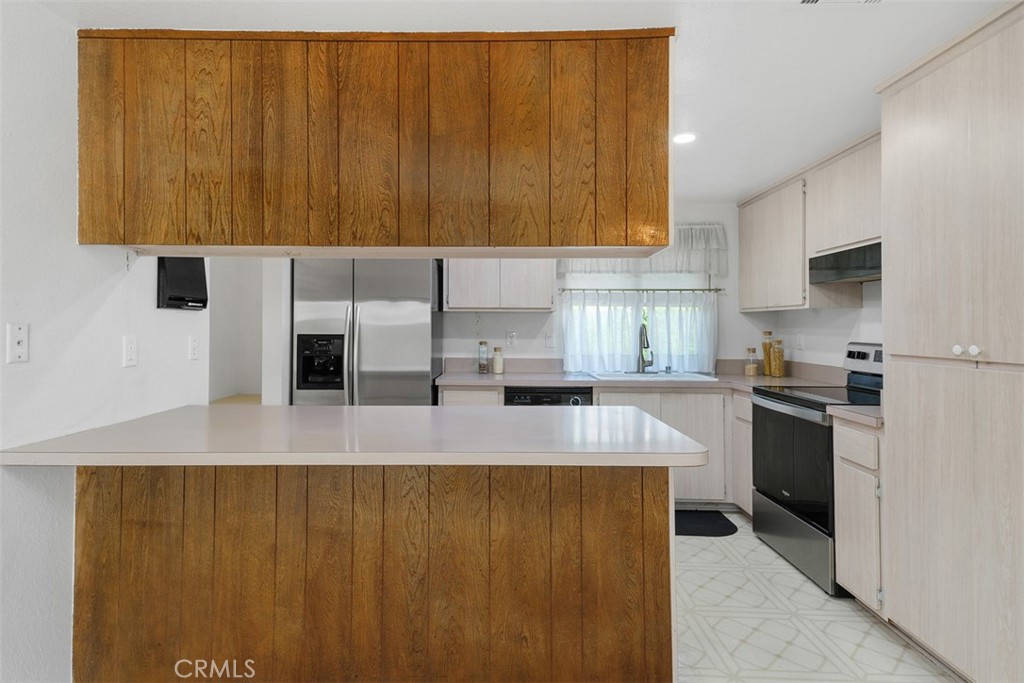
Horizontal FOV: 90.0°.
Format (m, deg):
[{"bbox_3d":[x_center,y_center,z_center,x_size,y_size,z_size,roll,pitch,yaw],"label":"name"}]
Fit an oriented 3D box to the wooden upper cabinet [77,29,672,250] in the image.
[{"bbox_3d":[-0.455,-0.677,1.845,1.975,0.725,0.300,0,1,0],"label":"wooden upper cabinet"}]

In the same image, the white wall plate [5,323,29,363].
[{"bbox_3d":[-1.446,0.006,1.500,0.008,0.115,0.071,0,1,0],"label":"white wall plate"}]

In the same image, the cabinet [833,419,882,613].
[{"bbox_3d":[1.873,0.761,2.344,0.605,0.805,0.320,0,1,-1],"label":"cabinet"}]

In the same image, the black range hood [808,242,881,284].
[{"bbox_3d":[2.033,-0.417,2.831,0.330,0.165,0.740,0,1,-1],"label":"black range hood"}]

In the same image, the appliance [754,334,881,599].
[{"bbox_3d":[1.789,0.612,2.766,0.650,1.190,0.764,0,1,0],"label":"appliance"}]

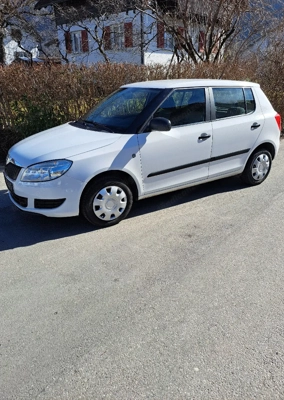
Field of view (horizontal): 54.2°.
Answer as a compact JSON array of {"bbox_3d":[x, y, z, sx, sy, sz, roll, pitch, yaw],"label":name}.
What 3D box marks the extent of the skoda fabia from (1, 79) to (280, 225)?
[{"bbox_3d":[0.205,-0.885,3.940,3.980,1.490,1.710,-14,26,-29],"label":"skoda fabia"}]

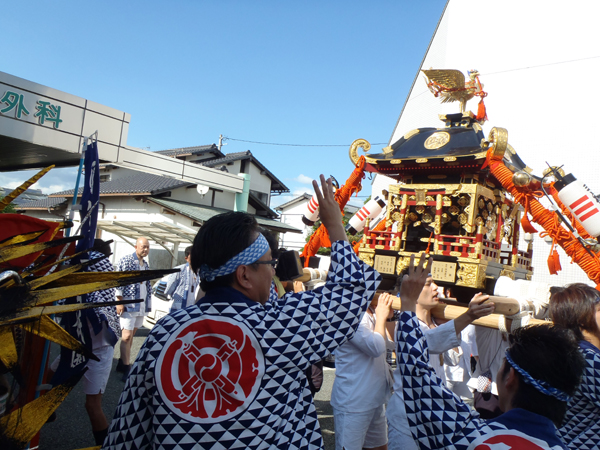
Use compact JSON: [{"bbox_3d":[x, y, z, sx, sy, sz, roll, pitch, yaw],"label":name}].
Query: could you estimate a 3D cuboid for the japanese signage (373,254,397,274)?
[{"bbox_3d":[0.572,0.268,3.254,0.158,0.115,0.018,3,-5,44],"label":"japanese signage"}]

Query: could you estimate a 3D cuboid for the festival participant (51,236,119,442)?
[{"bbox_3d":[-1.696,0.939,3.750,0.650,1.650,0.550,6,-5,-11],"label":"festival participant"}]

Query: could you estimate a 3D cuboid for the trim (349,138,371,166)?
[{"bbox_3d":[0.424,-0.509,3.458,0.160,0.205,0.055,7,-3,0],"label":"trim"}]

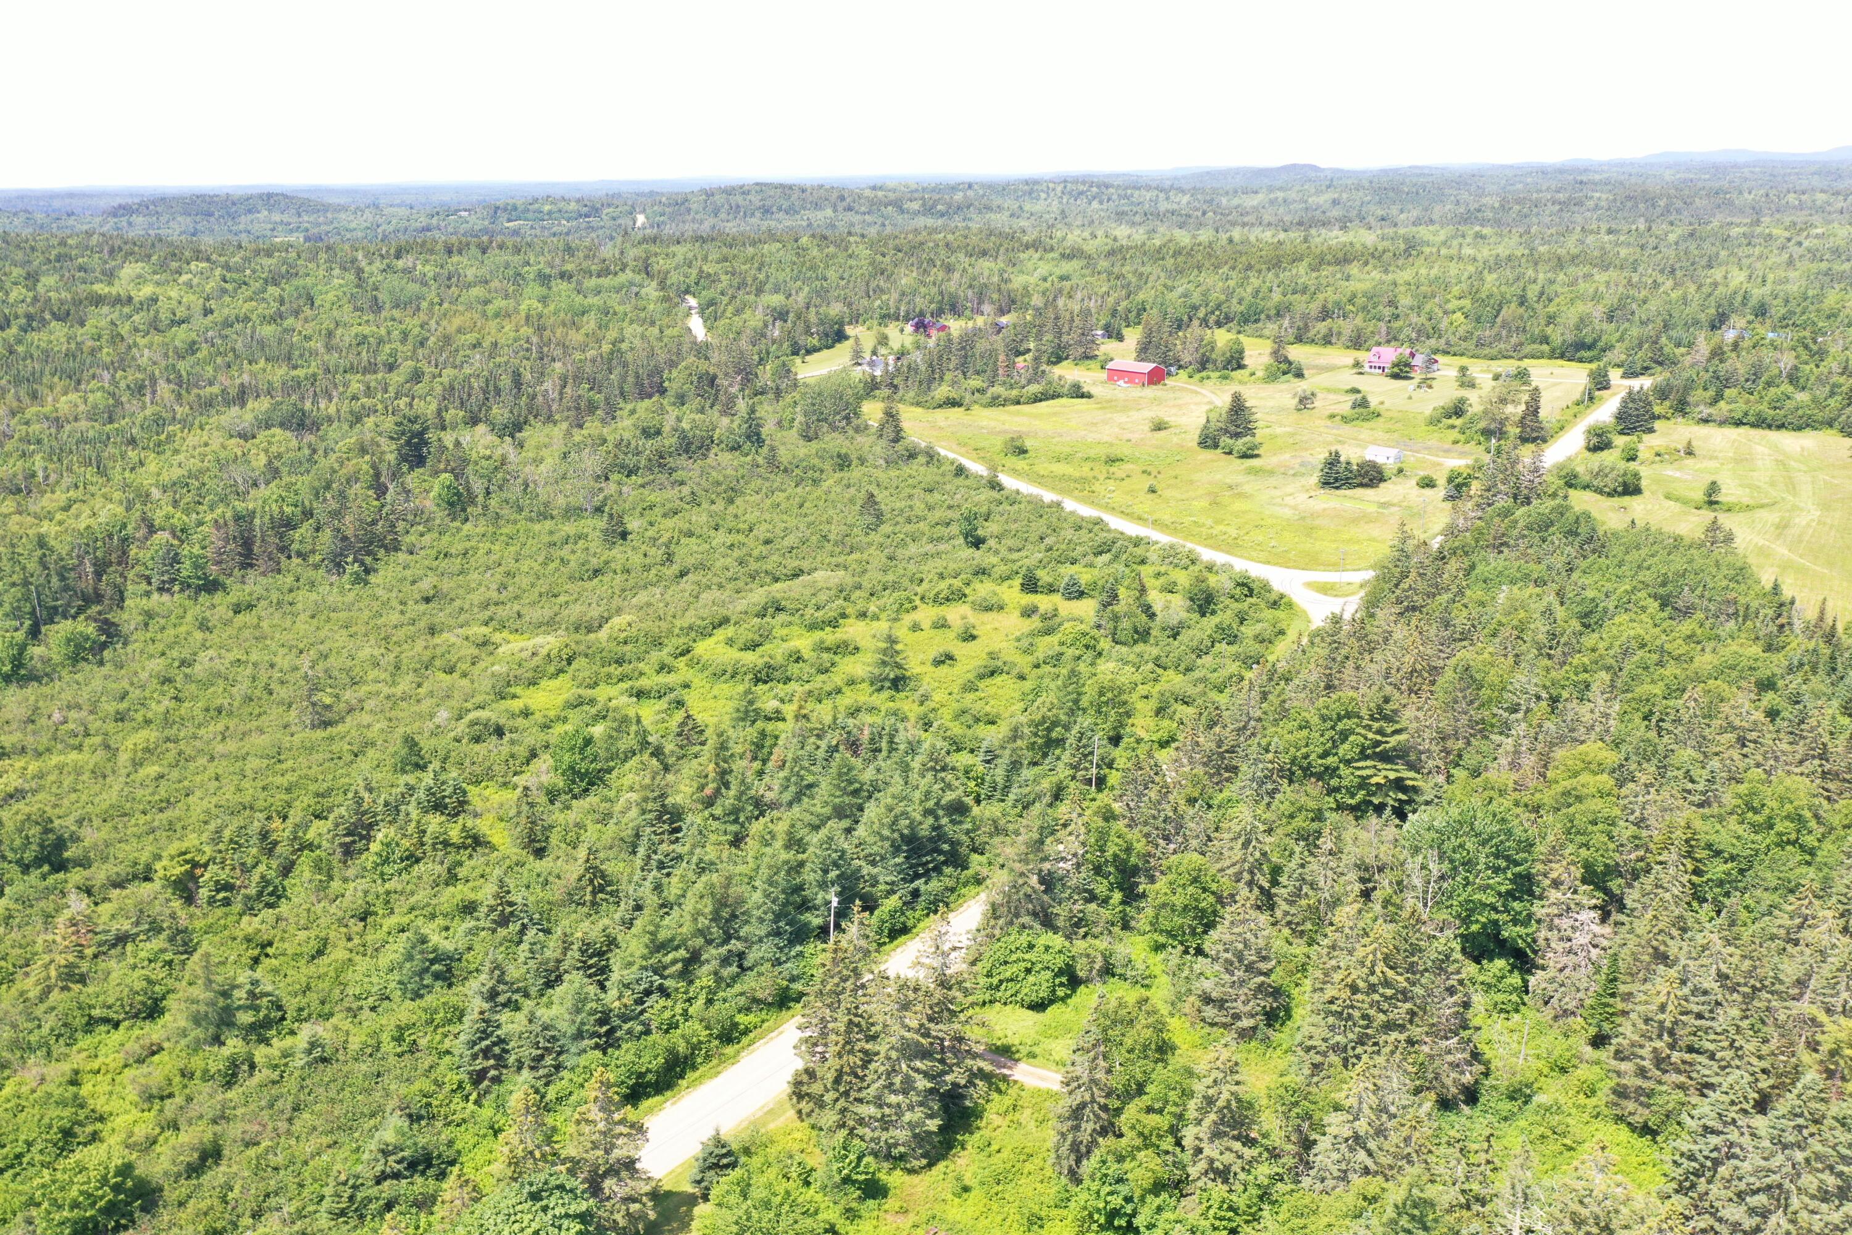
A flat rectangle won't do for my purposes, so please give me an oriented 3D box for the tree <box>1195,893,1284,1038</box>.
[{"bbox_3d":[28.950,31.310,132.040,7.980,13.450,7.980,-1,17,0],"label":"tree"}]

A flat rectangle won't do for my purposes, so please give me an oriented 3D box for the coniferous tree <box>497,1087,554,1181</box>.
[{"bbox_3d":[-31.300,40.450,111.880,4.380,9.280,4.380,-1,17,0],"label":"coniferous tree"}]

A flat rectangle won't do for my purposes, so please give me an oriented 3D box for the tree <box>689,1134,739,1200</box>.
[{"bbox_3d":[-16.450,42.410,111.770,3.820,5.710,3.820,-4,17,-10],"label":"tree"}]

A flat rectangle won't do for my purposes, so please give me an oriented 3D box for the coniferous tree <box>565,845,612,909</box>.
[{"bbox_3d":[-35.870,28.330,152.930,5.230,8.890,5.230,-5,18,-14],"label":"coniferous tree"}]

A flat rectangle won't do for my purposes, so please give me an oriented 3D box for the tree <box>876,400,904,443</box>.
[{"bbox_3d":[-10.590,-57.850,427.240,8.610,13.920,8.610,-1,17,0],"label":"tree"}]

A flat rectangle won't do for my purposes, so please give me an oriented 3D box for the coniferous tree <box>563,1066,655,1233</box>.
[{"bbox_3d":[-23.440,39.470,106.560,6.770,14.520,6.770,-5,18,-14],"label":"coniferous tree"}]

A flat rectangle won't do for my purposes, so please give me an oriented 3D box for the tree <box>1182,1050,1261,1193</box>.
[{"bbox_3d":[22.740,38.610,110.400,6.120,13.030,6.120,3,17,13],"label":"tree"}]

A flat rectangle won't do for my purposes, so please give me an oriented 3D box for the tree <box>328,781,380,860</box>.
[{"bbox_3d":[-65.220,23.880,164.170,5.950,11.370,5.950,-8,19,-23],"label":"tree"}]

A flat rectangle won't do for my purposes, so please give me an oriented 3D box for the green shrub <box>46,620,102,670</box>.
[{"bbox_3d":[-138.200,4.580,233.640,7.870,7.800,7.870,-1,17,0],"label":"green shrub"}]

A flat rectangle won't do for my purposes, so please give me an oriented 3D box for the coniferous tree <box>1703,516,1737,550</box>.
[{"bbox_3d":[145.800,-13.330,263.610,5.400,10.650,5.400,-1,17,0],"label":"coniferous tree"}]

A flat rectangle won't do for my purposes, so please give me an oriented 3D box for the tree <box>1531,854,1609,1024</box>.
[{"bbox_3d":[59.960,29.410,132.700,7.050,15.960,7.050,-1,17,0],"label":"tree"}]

________________________

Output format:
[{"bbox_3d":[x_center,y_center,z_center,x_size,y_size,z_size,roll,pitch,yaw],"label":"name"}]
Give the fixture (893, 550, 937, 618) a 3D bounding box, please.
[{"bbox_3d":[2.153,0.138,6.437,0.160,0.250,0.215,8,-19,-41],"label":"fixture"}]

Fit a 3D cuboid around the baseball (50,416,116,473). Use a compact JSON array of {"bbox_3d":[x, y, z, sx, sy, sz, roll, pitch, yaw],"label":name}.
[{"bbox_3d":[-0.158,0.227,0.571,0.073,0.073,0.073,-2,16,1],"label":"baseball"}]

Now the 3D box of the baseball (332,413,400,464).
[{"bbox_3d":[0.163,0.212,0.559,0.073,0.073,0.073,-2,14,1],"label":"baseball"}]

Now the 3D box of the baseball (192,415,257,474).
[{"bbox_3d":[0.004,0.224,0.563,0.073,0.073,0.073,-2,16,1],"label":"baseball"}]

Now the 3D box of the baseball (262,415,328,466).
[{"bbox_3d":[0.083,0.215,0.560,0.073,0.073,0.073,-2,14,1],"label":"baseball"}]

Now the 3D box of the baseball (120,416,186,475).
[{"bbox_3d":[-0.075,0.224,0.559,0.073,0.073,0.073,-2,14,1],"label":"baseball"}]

________________________

#### Your goal
Above, find the line holding "Horizontal FOV: 90.0°." and the line holding "Answer as a". Print exactly those two lines and every line between them, but no pictures.

#### Solution for this exercise
Horizontal FOV: 90.0°.
Format (m, deg):
[{"bbox_3d":[x_center,y_center,z_center,x_size,y_size,z_size,roll,pitch,yaw],"label":"name"}]
Fit an oriented 3D box to the wooden upper cabinet [77,29,672,250] in the image.
[{"bbox_3d":[-0.455,-0.677,1.845,1.975,0.725,0.300,0,1,0],"label":"wooden upper cabinet"}]

In the same image, the white wall plate [5,323,29,363].
[{"bbox_3d":[-1.446,0.006,1.500,0.008,0.115,0.071,0,1,0],"label":"white wall plate"}]

In the same image, the cabinet [833,419,882,613].
[{"bbox_3d":[1.873,0.761,2.344,0.605,0.805,0.320,0,1,-1],"label":"cabinet"}]

In the same image, the black range hood [808,242,881,284].
[{"bbox_3d":[2.033,-0.417,2.831,0.330,0.165,0.740,0,1,-1],"label":"black range hood"}]

In the same image, the appliance [754,334,881,599].
[{"bbox_3d":[1.789,0.612,2.766,0.650,1.190,0.764,0,1,0],"label":"appliance"}]

Field of view (horizontal): 54.2°.
Answer as a compact JSON array of {"bbox_3d":[x, y, z, sx, sy, sz, roll, pitch, yaw],"label":name}.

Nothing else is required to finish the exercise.